另外说明一下:过期作业统一保存在过期队列中,当过期作业超过1000个(由mapred.job.tracker.retiredjobs.cache.size参数配置,默认1000)时,将会从内存中彻底删除。 |
(3)expireLaunchingTaskThread
expireLaunchingTaskThread线程的实现流程比较简单,每隔10/3 min去检测当JobTracker的任务调度器将某个任务分配个TaskTracker后,如果该任务在10min内没有进行进度汇报,那么JobTracker就会认为在任务分配失败,并且将其状态置为"FAILED"。代码如下:
public void run() {
while (true) {
try {
// Every 3 minutes check for any tasks that are overdue
Thread.sleep(TASKTRACKER_EXPIRY_INTERVAL/3);//检测时间间隔默认10/3min
long now = clock.getTime();
if(LOG.isDebugEnabled()) {
LOG.debug("Starting launching task sweep");
}
synchronized (JobTracker.this) {
synchronized (launchingTasks) {
Iterator<Map.Entry<TaskAttemptID, Long>> itr =
launchingTasks.entrySet().iterator();
while (itr.hasNext()) {
Map.Entry<TaskAttemptID, Long> pair = itr.next();
TaskAttemptID taskId = pair.getKey();
long age = now - (pair.getValue()).longValue();
LOG.info(taskId + " is " + age + " ms debug.");
//判断Task没有进行汇报的时间是否超过10 * 60 * 1000ms即10min
if (age > TASKTRACKER_EXPIRY_INTERVAL) {
LOG.info("Launching task " + taskId + " timed out.");
TaskInProgress tip = null;
tip = taskidToTIPMap.get(taskId);//获得当前超时没有汇报的TIP
if (tip != null) {
JobInProgress job = tip.getJob();
String trackerName = getAssignedTracker(taskId);
TaskTrackerStatus trackerStatus = //获得当前超时没有汇报的TIP状态信息对象
getTaskTrackerStatus(trackerName);
// This might happen when the tasktracker has already
// expired and this thread tries to call failedtask
// again. expire tasktracker should have called failed
// task!
//使当前超时没有汇报的Task失败,将其状态置为“FAILED”
if (trackerStatus != null)
job.failedTask(tip, taskId, "Error launching task",
tip.isMapTask()? TaskStatus.Phase.MAP:
TaskStatus.Phase.STARTING,
TaskStatus.State.FAILED,
trackerName);
}
itr.remove();//JobTracer从数据结构中,将此过期的TaskTracker清除掉
} else {
// the tasks are sorted by start time, so once we find
// one that we want to keep, we are done for this cycle.
break;
}
}
}
}
} catch (InterruptedException ie) {
// all done
break;
} catch (Exception e) {
LOG.error("Expire Launching Task Thread got exception: " +
StringUtils.stringifyException(e));
}
}
}
(4)completedJobsStoreThread
该线程的作用主要是将已经运行完成的作业运行信息保存到HDFS上,并提供一系列存取信息的方法。通过保存作业运行日志这种方式,用户可以查询任意时间点提交的作业并可以还原其运行信息。该线程可以解决下面问题:
|
看看completedJobsStoreThread线程的几个控制参数:
active =
conf.getBoolean("mapred.job.tracker.persist.jobstatus.active", false);
if (active) {
retainTime =
conf.getInt("mapred.job.tracker.persist.jobstatus.hours", 0) * HOUR;
jobInfoDir =
conf.get("mapred.job.tracker.persist.jobstatus.dir", JOB_INFO_STORE_DIR);
mapred.job.tracker.persist.jobstatus.active:其否启动该线程,默认不启动。

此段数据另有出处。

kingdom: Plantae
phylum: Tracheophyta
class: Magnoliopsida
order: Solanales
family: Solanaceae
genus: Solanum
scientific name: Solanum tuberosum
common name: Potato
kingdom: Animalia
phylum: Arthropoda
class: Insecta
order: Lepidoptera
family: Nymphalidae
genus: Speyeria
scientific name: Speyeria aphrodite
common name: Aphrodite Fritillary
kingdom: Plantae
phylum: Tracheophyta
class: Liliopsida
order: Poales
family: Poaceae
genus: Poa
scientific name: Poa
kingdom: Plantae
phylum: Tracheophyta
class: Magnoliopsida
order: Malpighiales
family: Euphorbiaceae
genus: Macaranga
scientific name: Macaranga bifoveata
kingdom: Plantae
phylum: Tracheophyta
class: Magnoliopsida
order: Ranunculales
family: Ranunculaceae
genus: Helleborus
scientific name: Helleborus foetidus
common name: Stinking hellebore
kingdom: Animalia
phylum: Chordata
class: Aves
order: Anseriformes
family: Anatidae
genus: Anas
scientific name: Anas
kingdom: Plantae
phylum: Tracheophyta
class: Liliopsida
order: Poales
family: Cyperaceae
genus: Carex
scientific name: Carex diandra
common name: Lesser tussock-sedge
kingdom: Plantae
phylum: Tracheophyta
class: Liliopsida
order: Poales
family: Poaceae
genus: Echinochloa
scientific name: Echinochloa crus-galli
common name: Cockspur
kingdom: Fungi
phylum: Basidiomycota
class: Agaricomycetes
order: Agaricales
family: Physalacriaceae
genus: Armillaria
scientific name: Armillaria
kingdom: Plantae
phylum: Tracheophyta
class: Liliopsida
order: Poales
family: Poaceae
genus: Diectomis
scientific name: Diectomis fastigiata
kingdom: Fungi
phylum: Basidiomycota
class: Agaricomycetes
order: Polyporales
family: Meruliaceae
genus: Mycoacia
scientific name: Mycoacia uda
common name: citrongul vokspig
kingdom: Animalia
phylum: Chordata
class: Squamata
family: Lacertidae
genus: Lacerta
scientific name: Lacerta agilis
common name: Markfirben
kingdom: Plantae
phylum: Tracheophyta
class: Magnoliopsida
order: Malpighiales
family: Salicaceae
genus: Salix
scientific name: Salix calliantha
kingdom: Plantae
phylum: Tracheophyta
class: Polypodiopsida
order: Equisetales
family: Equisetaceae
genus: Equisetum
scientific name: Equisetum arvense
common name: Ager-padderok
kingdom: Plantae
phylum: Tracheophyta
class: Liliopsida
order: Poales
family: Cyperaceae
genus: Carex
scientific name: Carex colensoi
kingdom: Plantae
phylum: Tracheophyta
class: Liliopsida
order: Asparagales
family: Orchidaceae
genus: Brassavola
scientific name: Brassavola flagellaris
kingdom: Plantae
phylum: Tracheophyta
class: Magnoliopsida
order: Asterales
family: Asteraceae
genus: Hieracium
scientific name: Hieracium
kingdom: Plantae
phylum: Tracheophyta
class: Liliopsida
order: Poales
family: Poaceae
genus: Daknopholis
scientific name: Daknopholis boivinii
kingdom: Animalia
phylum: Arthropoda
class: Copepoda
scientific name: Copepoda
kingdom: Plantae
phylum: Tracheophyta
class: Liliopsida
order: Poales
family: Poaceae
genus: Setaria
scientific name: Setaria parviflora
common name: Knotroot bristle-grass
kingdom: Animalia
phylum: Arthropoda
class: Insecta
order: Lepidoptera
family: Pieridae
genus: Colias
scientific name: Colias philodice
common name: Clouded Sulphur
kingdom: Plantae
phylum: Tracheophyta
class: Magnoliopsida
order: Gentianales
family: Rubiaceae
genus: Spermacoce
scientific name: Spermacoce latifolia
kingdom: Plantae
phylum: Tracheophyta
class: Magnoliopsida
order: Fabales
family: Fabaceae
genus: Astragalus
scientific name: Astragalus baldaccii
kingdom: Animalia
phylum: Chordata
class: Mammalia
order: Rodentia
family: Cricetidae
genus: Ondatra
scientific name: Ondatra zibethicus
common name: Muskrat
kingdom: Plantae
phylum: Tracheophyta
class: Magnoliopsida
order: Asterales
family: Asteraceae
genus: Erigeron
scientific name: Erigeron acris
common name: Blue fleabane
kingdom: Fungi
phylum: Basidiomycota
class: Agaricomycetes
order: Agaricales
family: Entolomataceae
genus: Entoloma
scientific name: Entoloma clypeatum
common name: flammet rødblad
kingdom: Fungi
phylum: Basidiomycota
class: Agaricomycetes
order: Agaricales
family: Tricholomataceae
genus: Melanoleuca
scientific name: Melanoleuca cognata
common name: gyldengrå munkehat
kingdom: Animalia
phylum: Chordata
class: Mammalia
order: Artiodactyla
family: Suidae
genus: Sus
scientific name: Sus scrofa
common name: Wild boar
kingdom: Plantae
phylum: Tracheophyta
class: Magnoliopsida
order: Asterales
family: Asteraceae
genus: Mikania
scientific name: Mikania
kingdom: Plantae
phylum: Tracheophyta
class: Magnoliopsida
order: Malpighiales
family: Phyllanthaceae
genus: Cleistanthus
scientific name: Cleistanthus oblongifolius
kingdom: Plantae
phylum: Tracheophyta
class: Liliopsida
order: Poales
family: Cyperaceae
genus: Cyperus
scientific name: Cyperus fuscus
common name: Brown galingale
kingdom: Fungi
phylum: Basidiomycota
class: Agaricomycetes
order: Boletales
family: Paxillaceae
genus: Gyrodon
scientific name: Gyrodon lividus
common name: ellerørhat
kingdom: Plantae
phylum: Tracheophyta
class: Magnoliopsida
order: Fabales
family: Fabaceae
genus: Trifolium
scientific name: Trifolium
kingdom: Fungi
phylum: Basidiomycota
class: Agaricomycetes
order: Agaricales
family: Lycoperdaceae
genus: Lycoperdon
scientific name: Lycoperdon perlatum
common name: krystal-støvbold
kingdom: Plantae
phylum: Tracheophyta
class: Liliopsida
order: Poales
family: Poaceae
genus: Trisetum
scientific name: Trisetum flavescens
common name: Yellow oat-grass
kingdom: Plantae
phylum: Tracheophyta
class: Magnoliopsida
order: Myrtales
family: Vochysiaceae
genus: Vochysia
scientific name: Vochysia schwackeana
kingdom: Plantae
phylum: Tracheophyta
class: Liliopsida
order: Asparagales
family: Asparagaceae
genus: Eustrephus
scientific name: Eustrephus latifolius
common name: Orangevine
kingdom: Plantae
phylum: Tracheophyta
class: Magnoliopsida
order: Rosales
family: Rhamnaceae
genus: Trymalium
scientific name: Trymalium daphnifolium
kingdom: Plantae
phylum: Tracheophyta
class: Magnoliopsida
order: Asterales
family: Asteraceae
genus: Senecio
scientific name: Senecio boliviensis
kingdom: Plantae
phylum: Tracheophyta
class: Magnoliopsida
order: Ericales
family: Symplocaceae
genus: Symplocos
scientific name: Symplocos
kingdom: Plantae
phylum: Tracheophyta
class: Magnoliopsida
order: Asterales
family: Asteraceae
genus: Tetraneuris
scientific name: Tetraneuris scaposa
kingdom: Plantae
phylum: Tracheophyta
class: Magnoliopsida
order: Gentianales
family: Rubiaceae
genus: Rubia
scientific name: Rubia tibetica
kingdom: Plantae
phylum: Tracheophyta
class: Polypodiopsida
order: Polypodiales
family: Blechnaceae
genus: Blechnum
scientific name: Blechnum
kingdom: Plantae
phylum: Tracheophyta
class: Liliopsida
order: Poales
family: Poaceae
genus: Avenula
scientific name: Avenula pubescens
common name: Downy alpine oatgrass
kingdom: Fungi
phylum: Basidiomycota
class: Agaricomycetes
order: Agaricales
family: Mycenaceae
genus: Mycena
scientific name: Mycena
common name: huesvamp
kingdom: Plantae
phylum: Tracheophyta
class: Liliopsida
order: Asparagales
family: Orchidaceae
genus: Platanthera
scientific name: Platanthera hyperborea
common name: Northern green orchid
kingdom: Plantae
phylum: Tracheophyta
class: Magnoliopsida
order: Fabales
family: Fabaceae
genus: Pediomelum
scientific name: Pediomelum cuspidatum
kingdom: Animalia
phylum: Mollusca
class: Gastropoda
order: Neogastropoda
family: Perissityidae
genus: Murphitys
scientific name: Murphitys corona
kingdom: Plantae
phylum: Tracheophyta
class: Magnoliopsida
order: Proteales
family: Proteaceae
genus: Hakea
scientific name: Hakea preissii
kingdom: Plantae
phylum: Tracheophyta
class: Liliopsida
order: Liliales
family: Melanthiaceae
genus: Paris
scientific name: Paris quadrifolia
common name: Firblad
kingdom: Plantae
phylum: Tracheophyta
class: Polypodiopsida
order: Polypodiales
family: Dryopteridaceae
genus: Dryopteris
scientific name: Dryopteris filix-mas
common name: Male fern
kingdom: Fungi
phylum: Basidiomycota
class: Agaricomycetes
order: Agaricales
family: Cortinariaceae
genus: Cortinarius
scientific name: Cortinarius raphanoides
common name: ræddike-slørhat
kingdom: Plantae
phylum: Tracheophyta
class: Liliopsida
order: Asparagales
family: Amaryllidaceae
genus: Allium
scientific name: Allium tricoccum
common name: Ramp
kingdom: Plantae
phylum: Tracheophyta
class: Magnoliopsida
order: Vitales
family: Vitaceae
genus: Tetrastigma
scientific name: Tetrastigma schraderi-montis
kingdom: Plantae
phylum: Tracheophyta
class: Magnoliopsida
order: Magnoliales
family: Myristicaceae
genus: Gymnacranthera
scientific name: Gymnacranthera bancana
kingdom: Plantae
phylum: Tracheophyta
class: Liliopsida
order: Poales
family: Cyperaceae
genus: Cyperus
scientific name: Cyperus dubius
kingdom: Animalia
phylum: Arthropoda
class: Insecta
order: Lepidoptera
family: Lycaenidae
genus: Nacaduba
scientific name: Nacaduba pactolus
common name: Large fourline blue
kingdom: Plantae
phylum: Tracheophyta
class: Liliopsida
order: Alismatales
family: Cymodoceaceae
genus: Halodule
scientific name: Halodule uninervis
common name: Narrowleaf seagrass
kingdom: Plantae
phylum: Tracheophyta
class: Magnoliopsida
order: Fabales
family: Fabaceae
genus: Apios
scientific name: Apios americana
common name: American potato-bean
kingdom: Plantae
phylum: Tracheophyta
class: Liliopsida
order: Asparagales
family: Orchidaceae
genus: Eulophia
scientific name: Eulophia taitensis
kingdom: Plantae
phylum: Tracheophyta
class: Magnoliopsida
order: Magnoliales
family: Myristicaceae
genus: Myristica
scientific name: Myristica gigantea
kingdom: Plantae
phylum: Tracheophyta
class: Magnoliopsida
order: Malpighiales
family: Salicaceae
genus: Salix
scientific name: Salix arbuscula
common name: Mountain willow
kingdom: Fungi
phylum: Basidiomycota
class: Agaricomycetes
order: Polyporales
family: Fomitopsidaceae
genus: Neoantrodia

mapred.job.tracker.persist.jobstatus.hours:作业运行信息保存时间,默认0。
mapred.job.tracker.persist.jobstatus.dir:作业运行信息保存的路径,默认为/jobtracker/jobsInfo
注意:从配置参数中我们可以看出MapReduce框架中,该线程默认是不启动的,如果要启动的话需要对上面的几个参数进行相应的配置。
三、JobTracker的对象映射管理模型
在前面对JobTracker线程作业源码分析的时候我们会经常看到映射的Map对象,如userToJobsMap。这些映射对象保存了JobTracker在运行过程中的重要信息,TaskTracker、TIP等结构信息。MapReduce框架这样做是为了使用这种key/value方式的数据结构去迅速查找和定位各种对象。比如,为了能够快速通过作业id找到与其对象的JIP对象,JobTracker会将所有运行作业按照jobID与JIP的映射保存到Map结构jobs中。为了快速找到某个TaskTracker上的正在运行的Task,JobTracker将TrackerID和TaskID集合的映射关系保存在Map结构tarckerToTaskMap中。有了这些映射结构,JobTrcker的各种操作,比如监控、更新等,实际上就是修改这些数据结构的映射关系。源码如下:
// All the known jobs. (jobid->JobInProgress)
Map<JobID, JobInProgress> jobs =
Collections.synchronizedMap(new TreeMap<JobID, JobInProgress>());
// (user -> list of JobInProgress)
TreeMap<String, ArrayList<JobInProgress>> userToJobsMap =
new TreeMap<String, ArrayList<JobInProgress>>();
// (trackerID --> list of jobs to cleanup)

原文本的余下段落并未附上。